— WORK TO COMPLETE —
It is required that the lines from the top of the listing through the line with "left back paw: (511, 522)" be reproduced exactly, excluding pictures.

— DATA SUPPLIED —
-- Opening Marker --

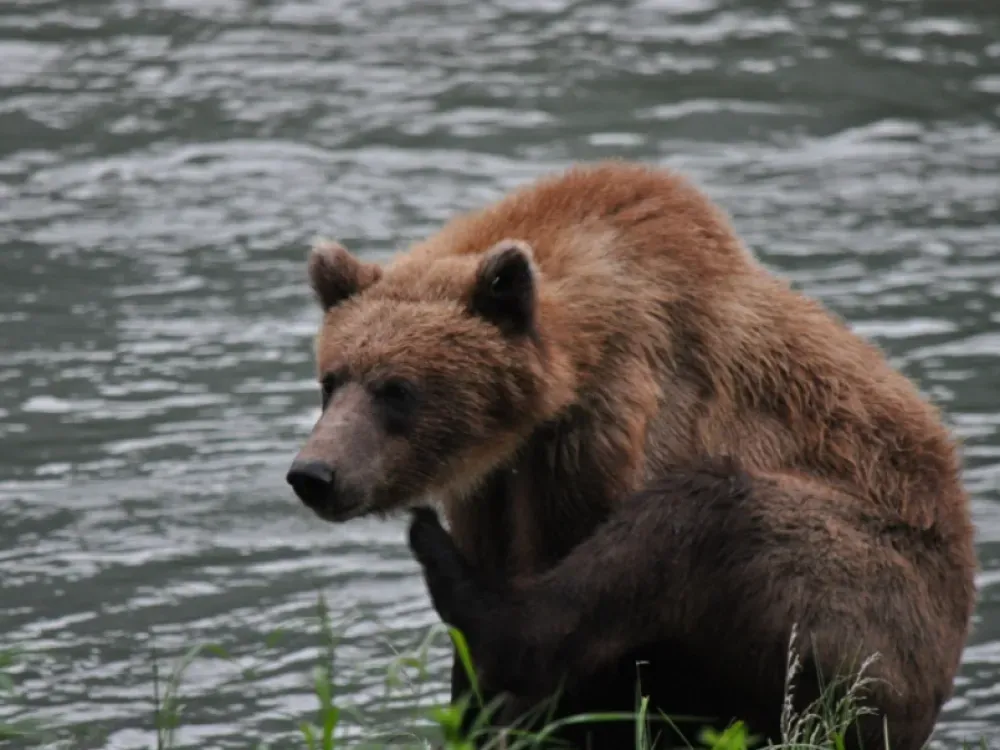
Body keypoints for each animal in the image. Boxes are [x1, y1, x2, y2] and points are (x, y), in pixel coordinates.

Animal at [286, 160, 977, 750]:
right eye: (330, 380)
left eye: (398, 389)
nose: (314, 474)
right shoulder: (493, 487)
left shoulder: (613, 427)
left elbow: (597, 612)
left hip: (878, 593)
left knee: (707, 517)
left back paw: (437, 554)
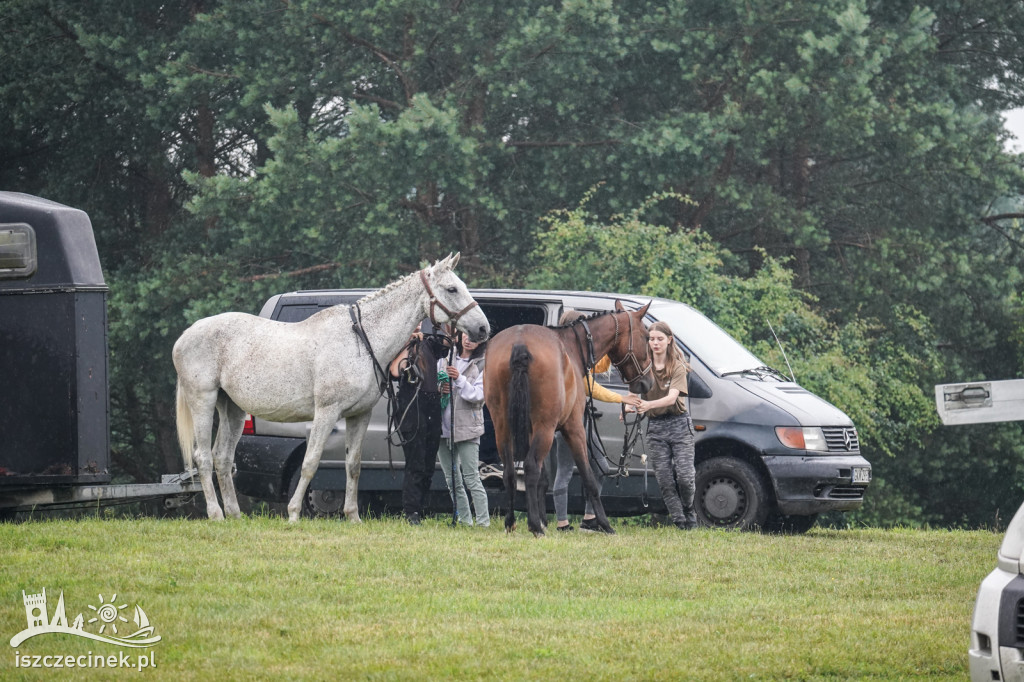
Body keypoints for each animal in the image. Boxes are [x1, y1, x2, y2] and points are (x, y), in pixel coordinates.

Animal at [174, 253, 489, 520]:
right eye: (451, 289)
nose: (483, 329)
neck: (360, 340)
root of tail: (186, 335)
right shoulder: (326, 413)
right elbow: (311, 462)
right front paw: (293, 514)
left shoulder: (358, 415)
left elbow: (353, 465)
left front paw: (353, 516)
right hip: (203, 401)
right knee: (203, 458)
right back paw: (216, 515)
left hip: (232, 409)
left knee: (222, 458)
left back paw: (234, 516)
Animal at [483, 301, 651, 532]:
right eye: (647, 337)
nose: (647, 383)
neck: (571, 347)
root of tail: (520, 343)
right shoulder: (574, 428)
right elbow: (588, 477)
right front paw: (605, 524)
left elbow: (543, 480)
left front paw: (544, 520)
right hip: (545, 428)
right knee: (530, 467)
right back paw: (535, 527)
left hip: (503, 427)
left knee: (509, 471)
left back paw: (511, 522)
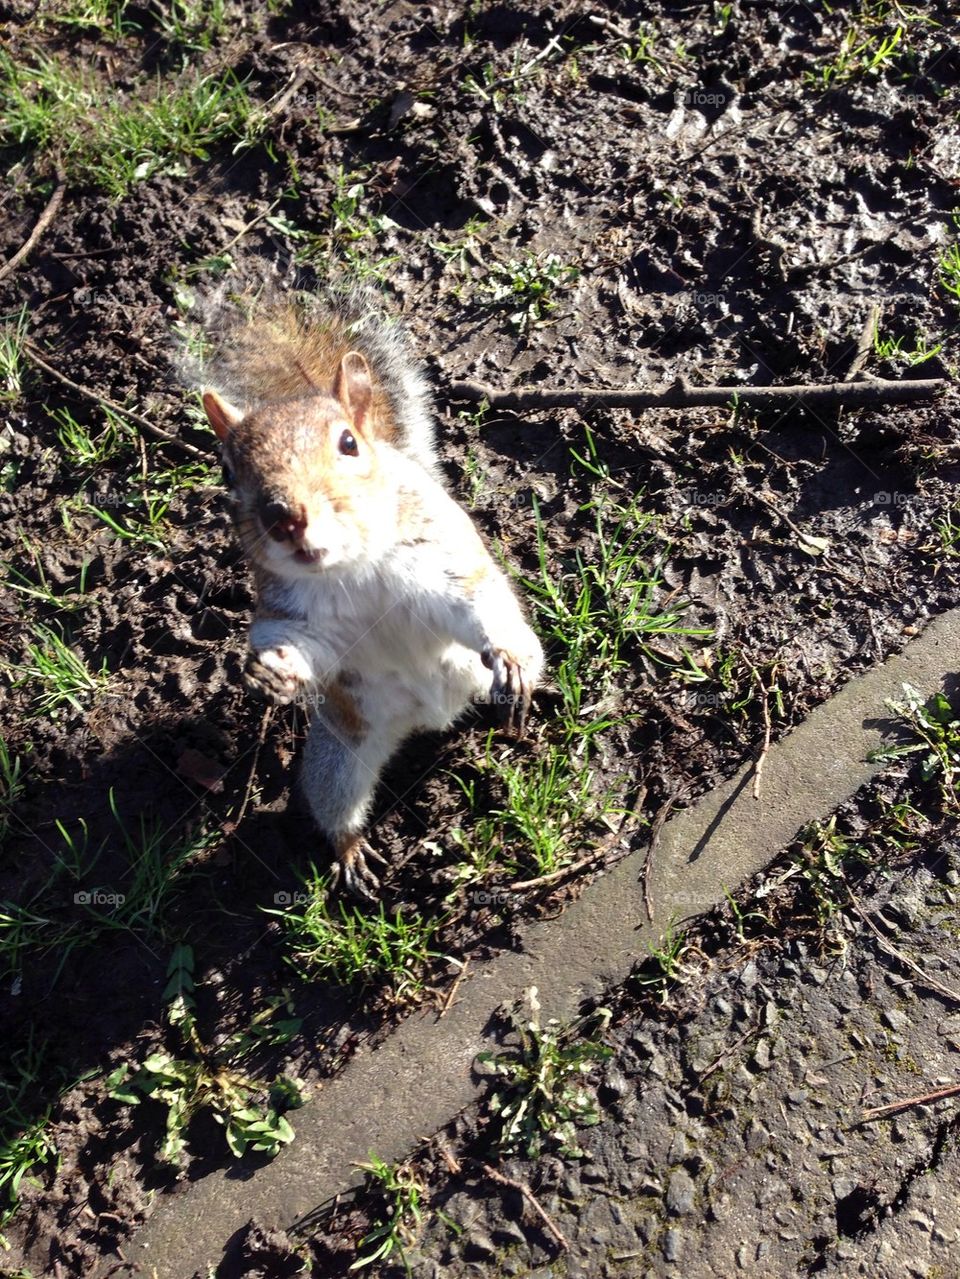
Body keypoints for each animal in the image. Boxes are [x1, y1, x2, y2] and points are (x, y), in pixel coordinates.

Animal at [183, 283, 544, 896]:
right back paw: (351, 853)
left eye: (349, 444)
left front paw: (510, 658)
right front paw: (271, 673)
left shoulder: (442, 562)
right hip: (339, 755)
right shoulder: (293, 614)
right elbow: (304, 647)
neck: (352, 568)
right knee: (337, 803)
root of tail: (429, 718)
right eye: (228, 472)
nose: (284, 517)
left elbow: (474, 604)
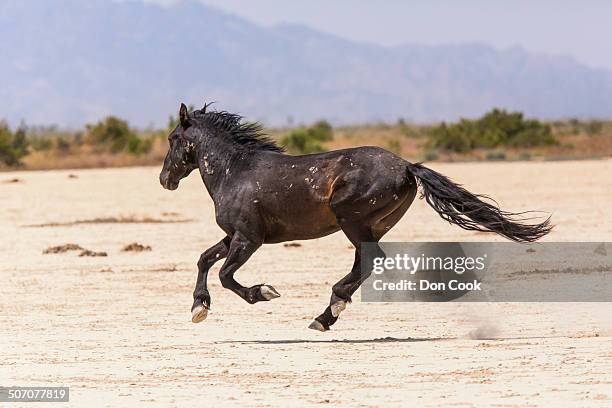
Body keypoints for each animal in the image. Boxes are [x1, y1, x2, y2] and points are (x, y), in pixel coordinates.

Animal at [160, 103, 552, 332]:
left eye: (172, 137)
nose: (164, 179)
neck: (235, 171)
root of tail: (407, 166)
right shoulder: (233, 236)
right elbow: (205, 259)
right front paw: (198, 307)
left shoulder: (249, 238)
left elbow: (226, 275)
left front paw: (264, 292)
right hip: (370, 226)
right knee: (365, 261)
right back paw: (327, 313)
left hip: (352, 220)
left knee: (370, 260)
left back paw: (330, 308)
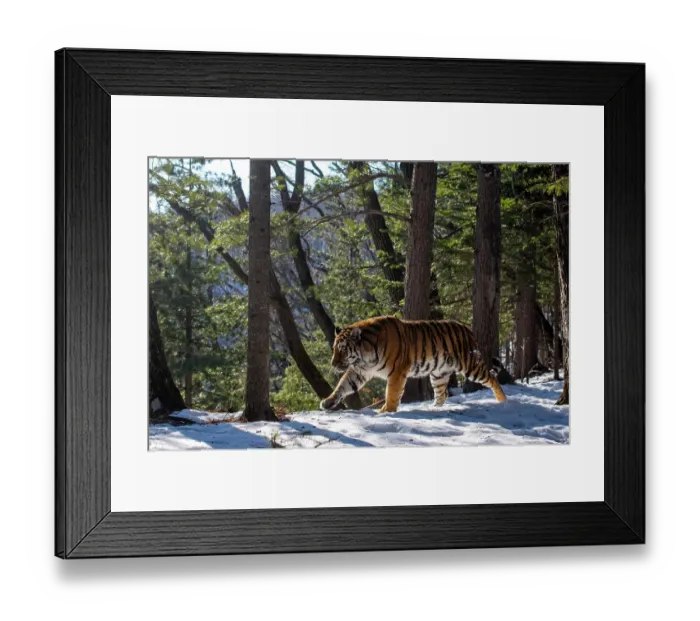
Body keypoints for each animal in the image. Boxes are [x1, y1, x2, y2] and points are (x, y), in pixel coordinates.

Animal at [321, 315, 507, 414]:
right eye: (334, 348)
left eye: (342, 349)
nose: (333, 363)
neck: (364, 356)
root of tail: (467, 329)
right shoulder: (360, 371)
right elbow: (343, 386)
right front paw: (327, 402)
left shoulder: (396, 372)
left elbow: (392, 394)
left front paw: (386, 412)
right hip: (438, 374)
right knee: (442, 394)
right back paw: (434, 409)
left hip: (470, 365)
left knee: (492, 379)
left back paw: (503, 401)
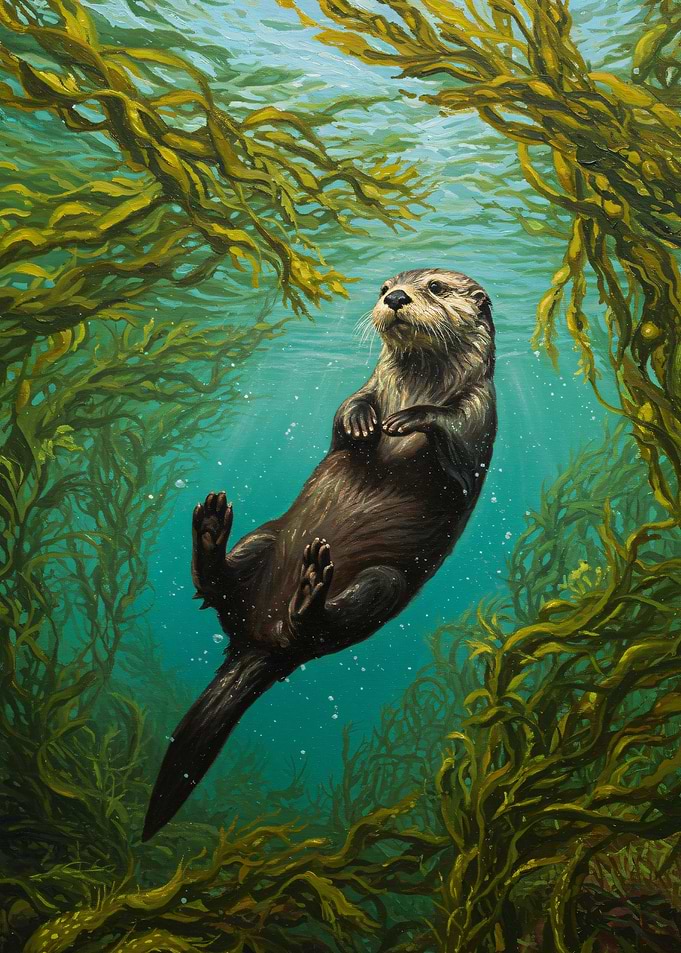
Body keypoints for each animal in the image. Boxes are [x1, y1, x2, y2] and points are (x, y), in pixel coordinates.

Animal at [142, 267, 496, 840]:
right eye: (384, 287)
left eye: (437, 287)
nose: (397, 298)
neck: (417, 385)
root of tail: (259, 640)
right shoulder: (369, 385)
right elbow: (344, 415)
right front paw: (361, 421)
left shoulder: (479, 416)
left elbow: (456, 451)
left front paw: (412, 420)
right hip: (265, 537)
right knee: (219, 587)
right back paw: (213, 530)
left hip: (382, 583)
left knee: (321, 626)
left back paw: (310, 592)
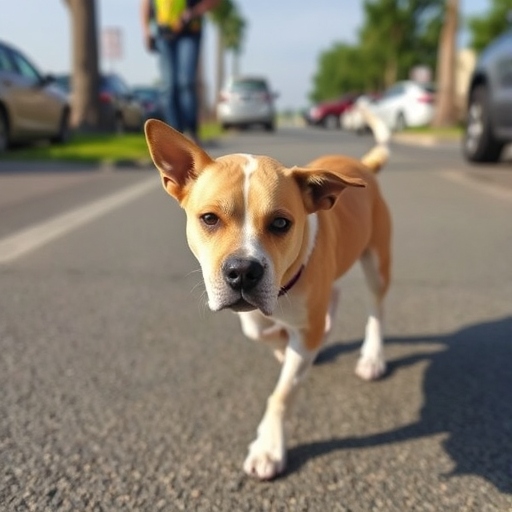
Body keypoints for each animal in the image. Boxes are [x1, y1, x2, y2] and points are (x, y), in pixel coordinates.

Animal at [144, 112, 392, 480]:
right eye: (209, 218)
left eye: (280, 223)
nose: (243, 271)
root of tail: (362, 165)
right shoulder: (262, 313)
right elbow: (260, 331)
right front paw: (281, 346)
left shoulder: (303, 325)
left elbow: (283, 393)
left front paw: (268, 448)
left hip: (377, 263)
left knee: (376, 310)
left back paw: (372, 357)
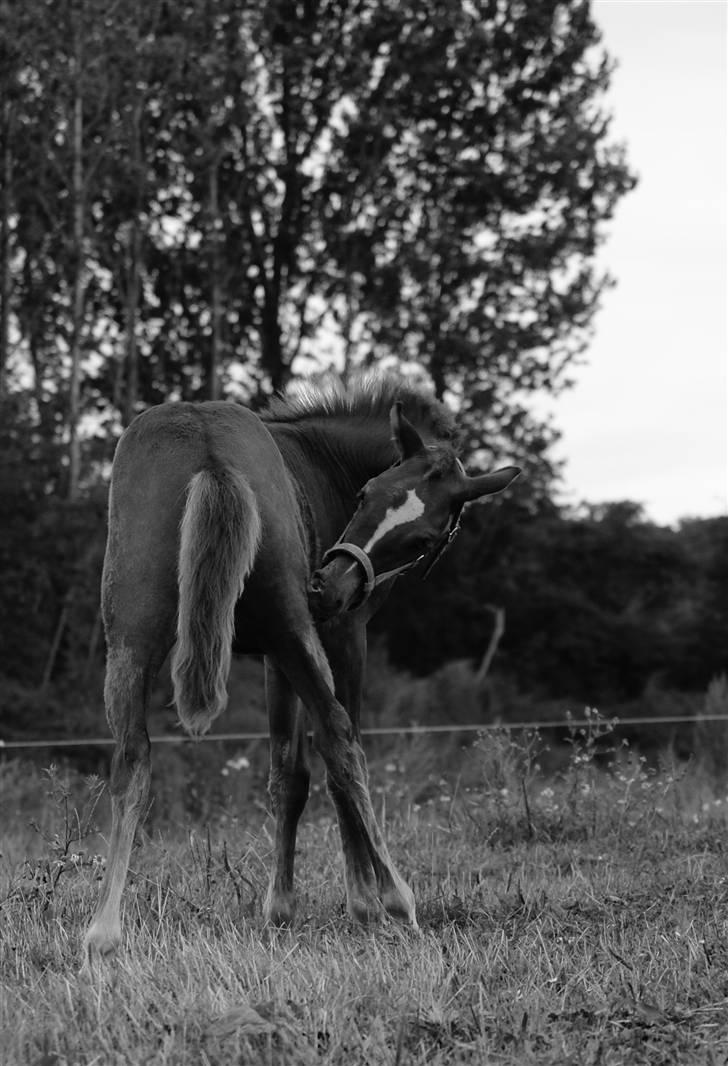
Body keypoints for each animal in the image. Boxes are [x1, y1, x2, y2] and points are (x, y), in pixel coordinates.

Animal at [82, 375, 520, 959]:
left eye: (423, 538)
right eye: (364, 494)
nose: (325, 586)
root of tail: (206, 445)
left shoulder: (276, 652)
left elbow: (287, 774)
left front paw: (281, 910)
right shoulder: (340, 635)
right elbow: (330, 759)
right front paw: (362, 901)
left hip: (131, 640)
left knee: (132, 758)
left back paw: (103, 933)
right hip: (291, 628)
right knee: (340, 738)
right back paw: (399, 901)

-- Closing Marker --

— YOUR SOLUTION —
Body keypoints for each animal in the image. Boxes are [x1, y1, x2, y2] and points are (x, y), in pixel coordinates.

Animal at [286, 160, 977, 750]:
right eye: (330, 380)
left eye: (398, 389)
nose: (314, 474)
right shoulder: (493, 487)
left shoulder: (613, 427)
left elbow: (597, 612)
left hip: (878, 593)
left knee: (707, 517)
left back paw: (437, 554)
Body keypoints for each animal in the image. Boxes are [x1, y1, x2, y2] and points are (x, y), in pixel coordinates.

Animal at [174, 253, 489, 520]:
right eye: (451, 289)
nose: (483, 329)
neck: (360, 340)
root of tail: (186, 335)
right shoulder: (326, 413)
right elbow: (311, 462)
right front paw: (293, 514)
left shoulder: (358, 415)
left elbow: (353, 465)
left front paw: (353, 516)
right hip: (203, 401)
right knee: (203, 458)
right back paw: (216, 515)
left hip: (232, 409)
left knee: (222, 458)
left back paw: (234, 516)
Animal at [483, 301, 651, 532]:
right eye: (647, 337)
nose: (647, 383)
neck: (571, 347)
root of tail: (520, 343)
right shoulder: (574, 428)
right elbow: (588, 477)
right front paw: (605, 524)
left elbow: (543, 480)
left front paw: (544, 520)
right hip: (545, 428)
right knee: (530, 467)
right back paw: (535, 527)
left hip: (503, 427)
left knee: (509, 471)
left back paw: (511, 522)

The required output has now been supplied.